In 1983 Heffez and colleagues published a case report in which they suggested eight criteria for a definitive diagnosis of GSD:

  • Positive biopsy with the presence of angiomatous tissue
  • Absence of cellular atypia
  • Minimal or no osteoblastic response or dystrophic calcifications
  • Evidence of local bone progressive osseous resorption
  • Non-expansile, non-ulcerative lesions
  • No involvement of viscera
  • Osteolytic radiographic pattern
  • Negative hereditary, metabolic, neoplastic, immunologic, or infectious etiology.


Recognition of the disease requires a high index of suspicion and an extensive workup. Because of its serious morbidity, GSD must always be considered in the differential diagnosis of osteolytic lesions. Diagnosis relies on radiographic findings revealing progressive osteolysis and cortical destruction. Magnetic resonance imaging (MRI) shows complete resorption of bone and replacement with infiltrative soft tissue that is of low signal intensity on T1-weighted imaging and high signal intensity on T2, with intense enhancement on contrast imaging.

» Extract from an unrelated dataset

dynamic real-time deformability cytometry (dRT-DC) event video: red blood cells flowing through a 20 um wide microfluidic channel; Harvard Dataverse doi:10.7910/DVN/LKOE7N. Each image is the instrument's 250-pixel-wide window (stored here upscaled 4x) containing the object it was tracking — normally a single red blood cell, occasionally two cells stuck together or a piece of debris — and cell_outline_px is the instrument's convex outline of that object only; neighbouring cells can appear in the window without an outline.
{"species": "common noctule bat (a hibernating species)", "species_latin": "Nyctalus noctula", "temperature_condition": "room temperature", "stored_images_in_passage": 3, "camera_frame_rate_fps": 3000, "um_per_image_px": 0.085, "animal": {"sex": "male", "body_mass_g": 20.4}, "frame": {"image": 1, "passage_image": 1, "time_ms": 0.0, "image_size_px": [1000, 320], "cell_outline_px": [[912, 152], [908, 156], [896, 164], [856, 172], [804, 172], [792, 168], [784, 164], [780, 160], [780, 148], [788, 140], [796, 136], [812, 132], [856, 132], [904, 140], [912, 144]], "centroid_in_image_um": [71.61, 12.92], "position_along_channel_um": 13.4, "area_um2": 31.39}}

Immunohistochemical markers of lymphatic endothelial cells (LYVE-1, podoplanin/D2-40) reveal presence of lymphatic vessels in medullary and cortical regions of bones, and in affected soft tissues. Rib lesions should not be biopsied, as this procedure may elicit a refractory chylous effusion.

Differential diagnosis includes generalized lymphatic anomaly (the major distinguishing characteristic, is the progressive osteolysis seen in GSD), acroosteolysis dominant type, multicentric carpo-tarsal osteolysis with or without nephropathy, autosomal recessive carpotarsal osteolysis, hereditary sensory and autonomic neuropathy type 2, Farber lipogranulomatosis, Torg-Winchester syndrome, idiopathic phalangeal acroosteolysis (see these terms). Other causes of osteolysis such as infection, cancer (primary or metastatic), inflammatory or endocrine disorders should also be considered.